[Opening Data shown section]

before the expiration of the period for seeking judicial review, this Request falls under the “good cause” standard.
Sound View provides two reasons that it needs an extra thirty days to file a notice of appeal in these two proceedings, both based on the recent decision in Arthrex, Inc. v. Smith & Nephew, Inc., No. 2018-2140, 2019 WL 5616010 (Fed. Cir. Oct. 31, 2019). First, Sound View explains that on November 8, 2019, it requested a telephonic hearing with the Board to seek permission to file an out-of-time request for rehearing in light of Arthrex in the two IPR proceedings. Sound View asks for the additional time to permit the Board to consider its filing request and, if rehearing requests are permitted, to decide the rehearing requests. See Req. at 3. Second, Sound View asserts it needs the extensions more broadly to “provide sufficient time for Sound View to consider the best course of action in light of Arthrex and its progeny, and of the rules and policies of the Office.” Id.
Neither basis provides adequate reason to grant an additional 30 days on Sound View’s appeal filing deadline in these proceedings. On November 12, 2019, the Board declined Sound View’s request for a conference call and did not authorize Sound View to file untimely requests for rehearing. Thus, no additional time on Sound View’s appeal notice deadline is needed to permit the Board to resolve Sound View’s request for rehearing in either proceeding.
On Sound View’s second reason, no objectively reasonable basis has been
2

[Closing Data shown section]
[Opening Data shown section]

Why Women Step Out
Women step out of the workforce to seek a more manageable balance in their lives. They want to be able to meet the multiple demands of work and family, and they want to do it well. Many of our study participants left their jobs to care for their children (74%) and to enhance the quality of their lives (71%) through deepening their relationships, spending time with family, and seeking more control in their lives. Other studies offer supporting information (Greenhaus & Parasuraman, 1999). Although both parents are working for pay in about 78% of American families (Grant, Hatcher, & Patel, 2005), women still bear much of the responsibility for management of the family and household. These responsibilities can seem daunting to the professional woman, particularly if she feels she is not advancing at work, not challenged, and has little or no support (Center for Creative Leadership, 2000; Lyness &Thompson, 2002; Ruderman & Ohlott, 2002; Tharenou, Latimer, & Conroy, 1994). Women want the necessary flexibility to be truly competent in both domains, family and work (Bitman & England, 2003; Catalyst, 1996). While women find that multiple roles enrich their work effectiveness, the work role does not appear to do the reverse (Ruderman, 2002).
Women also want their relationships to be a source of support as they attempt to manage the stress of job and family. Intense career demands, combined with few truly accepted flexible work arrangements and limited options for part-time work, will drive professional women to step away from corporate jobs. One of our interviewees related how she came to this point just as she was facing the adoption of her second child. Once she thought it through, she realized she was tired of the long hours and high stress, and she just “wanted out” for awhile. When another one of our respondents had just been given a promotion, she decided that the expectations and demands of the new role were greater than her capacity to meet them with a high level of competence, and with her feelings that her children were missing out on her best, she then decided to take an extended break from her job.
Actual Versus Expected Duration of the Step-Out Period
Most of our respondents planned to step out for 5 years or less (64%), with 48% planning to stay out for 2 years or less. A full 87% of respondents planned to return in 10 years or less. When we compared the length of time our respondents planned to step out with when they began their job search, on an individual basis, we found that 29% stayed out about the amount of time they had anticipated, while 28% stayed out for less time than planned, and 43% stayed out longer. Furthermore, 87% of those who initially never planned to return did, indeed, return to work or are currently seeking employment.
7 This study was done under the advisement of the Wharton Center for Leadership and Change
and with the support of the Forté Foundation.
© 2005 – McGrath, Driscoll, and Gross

[Closing Data shown section]
[Opening Data shown section]

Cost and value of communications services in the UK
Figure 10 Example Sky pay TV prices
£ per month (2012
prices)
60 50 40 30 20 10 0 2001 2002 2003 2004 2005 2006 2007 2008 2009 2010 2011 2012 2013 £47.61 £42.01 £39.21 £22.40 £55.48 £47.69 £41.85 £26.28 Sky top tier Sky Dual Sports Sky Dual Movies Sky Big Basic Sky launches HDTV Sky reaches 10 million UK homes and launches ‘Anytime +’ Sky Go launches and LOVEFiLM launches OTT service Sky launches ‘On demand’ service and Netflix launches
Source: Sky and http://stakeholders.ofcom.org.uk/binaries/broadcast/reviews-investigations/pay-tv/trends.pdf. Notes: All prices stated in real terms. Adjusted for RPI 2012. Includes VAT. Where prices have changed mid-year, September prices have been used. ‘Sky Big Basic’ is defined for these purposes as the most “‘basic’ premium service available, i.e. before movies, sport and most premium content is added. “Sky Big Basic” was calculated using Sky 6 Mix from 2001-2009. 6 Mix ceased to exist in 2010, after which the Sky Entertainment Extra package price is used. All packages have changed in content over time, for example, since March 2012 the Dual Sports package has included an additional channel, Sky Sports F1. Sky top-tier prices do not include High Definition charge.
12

[Closing Data shown section]

Brief:
Among the lines above, return those that contain the string "under".

Written answer:
before the expiration of the period for seeking judicial review, this Request falls under the “good cause” standard.
7 This study was done under the advisement of the Wharton Center for Leadership and Change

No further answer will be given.